What happens to my practice after my death?

How easy would it be for your practice to be sold if you were to die suddenly?

Nicola Draper of Draper Hinks explains the importance of forward planning for accountancy practitioners.

It has surprised us that in the past few weeks we have been approached by a number of sole practitioners who have been worried about what would happen to their practice should they suddenly die.

As a going concern, you have a tangible asset and it is a sellers market (i.e. there are more buyers than sellers). Unlike the law of elasticity of demand, this does equate to more buyers and higher prices paid. Accountants are conservative and will only offer what they feel a business is worth.

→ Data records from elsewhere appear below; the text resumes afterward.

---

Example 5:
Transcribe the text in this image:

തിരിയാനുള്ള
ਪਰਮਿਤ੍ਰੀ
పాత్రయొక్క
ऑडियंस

Now imagine you are a sole practitioner and consider what would happen if you suddenly die. Who will look after your practice? It is inevitable that your client base will find out about it sooner or later.

Unless you have a plan in place to deal with this eventuality, your clients will leave the practice and look for someone able to help them. It does not matter how long they have been with you, it does not matter that you gave them a really good service and were there for them when they needed you. Clients want to be looked after and they need to have an adviser available to help them.

For example, imagine you are selling your practice today. The industry average at the moment is an income multiple of 1 x fees, paid in three tranches of one third on completion of the deal, one third at the end of 12 months and the final third at the end of 24 months.

Once the practitioner has died the income multiple will be reduced to somewhere in the region of 0.7 x fees and the first tranche on completion of the sale will be closer to 20% rather than one third. The second tranche at the end of 12 months will typically be 40% and the third tranche will be 40%.

The income multiple reduces for several reasons; firstly because most sole practitioners hold a lot of client information in their heads and not on the file, so the potential purchaser will be left without significant amounts of information. With no staff to fill in the blanks, this increases the risk of a client not being dealt with properly and leaving the practice.

Secondly, you are not there for a hand over so there is greater risk to the purchaser that the client will not stay. Most sales involve a hand over period where the vendor is available to smooth the transition from one owner to another. This is not available in the event of your death.

Thirdly, if there are any staff in the practice they may take this as an opportunity to take some of the clients and set up on their own in direct competition.

The first tranche of fees is often reduced to 20% to reflect the increase in risk on the part of the purchaser. There will be a clawback provision in the contract taking into account any clients that leave.

The time of year can also make a difference to the price being paid. If you are a sole practitioner and you were to die in January, who would do your clients’ tax returns? You may have an alternate that you have nominated, but your alternate will be busy. Therefore, there is an argument here for a sole practitioner to have an alternate in a much bigger firm. Whatever size your fees are, if your alternate is at full capacity with a similar size turnover, how long would your alternate be able to cope running both businesses, especially if there is any significant geographic distance between the two practices?

Don’t forget, you still have an asset that you can sell but you have to move fast. We are not talking months here; we are looking at a deal being done within a couple weeks. Your alternate may be on holiday for a fortnight or may be too busy to move that fast. If you don’t have an alternate willing to purchase your fees, then you need to find a buyer very quickly. If you want to realise the worth of your practice for any dependents you can’t hang around. Any practice can continue reasonably for two weeks – it’s no different from the owner going on holiday for a fortnight. Remember that if other accountants find out you have died then they will pilfer your client base.

Currently the market place is buoyant and there are buyers out there. The buying and selling of accountancy practices seems to be recession proof. There will always be a purchaser willing to buy fees from a well run practice, but the difficulty is finding the buyer with the ability, willingness and experience to be able to move quickly. By making provision for your practice to be sold as a matter of urgency, your dependants will be taken care of, as will your staff and your clients. It just takes a little bit of forward thinking.